Saved data entries:
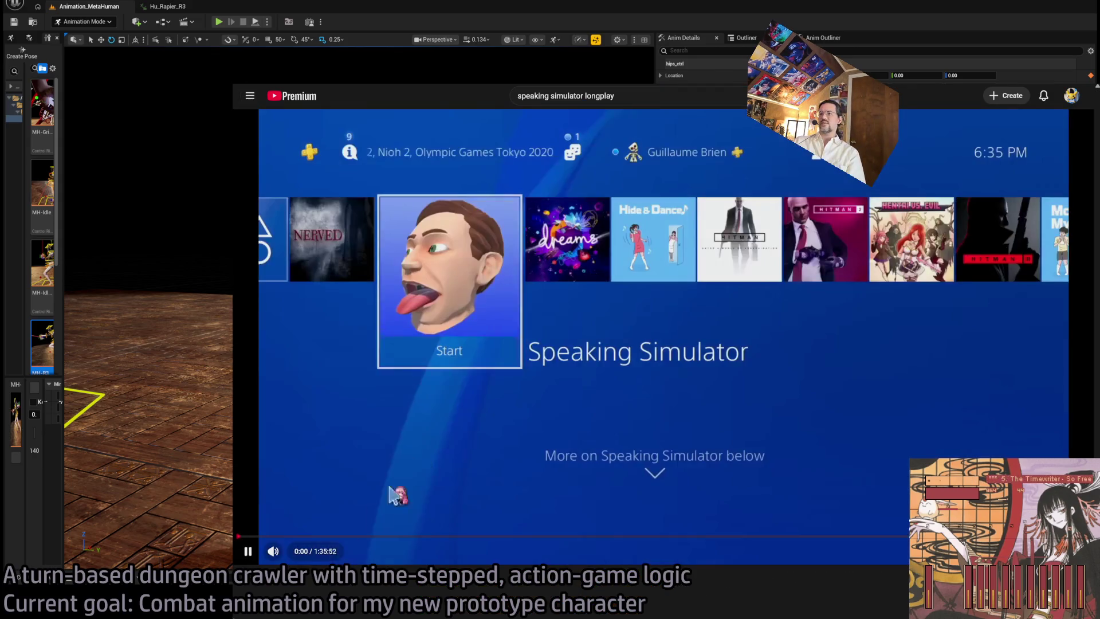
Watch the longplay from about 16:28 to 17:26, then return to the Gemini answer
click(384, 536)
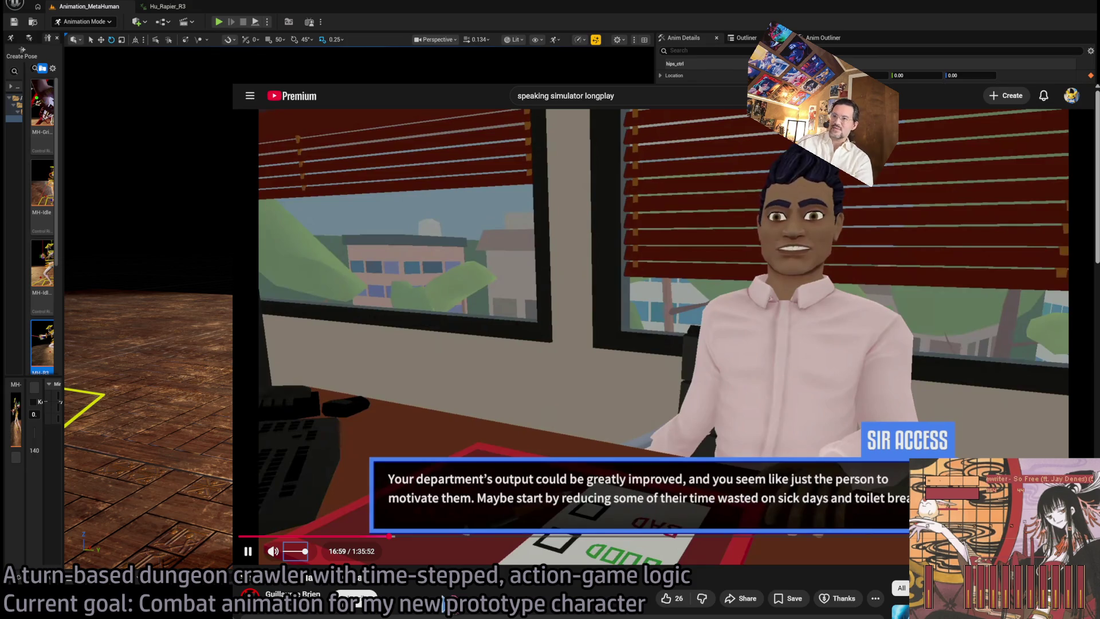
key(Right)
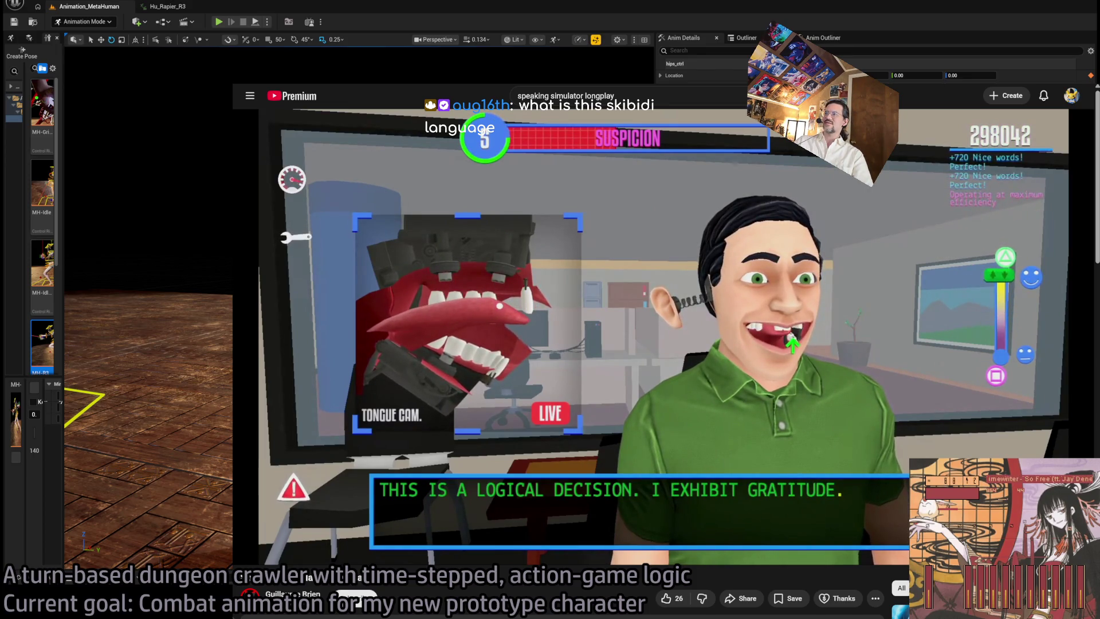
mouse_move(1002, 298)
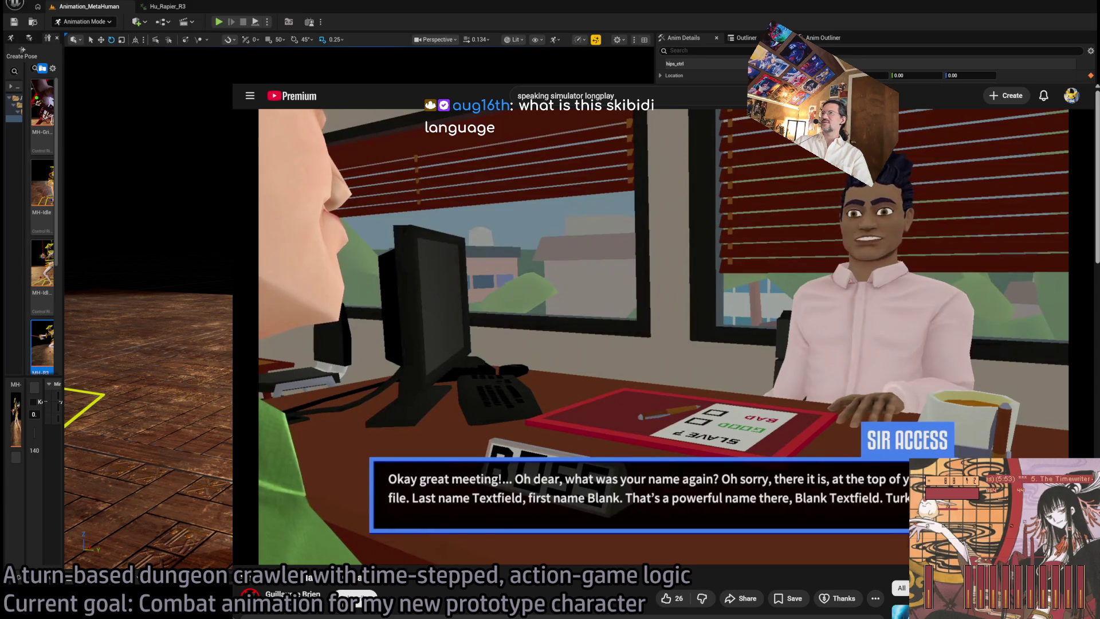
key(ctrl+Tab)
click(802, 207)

(INSTRUCTIONS FOR THE TASK): All of the lines above must be printed again exactly, and no picture may appear in the copy.

(EXERCISE OUTPUT):
Watch the longplay from about 16:28 to 17:26, then return to the Gemini answer
click(384, 536)
key(Right)
mouse_move(1002, 298)
key(ctrl+Tab)
click(802, 207)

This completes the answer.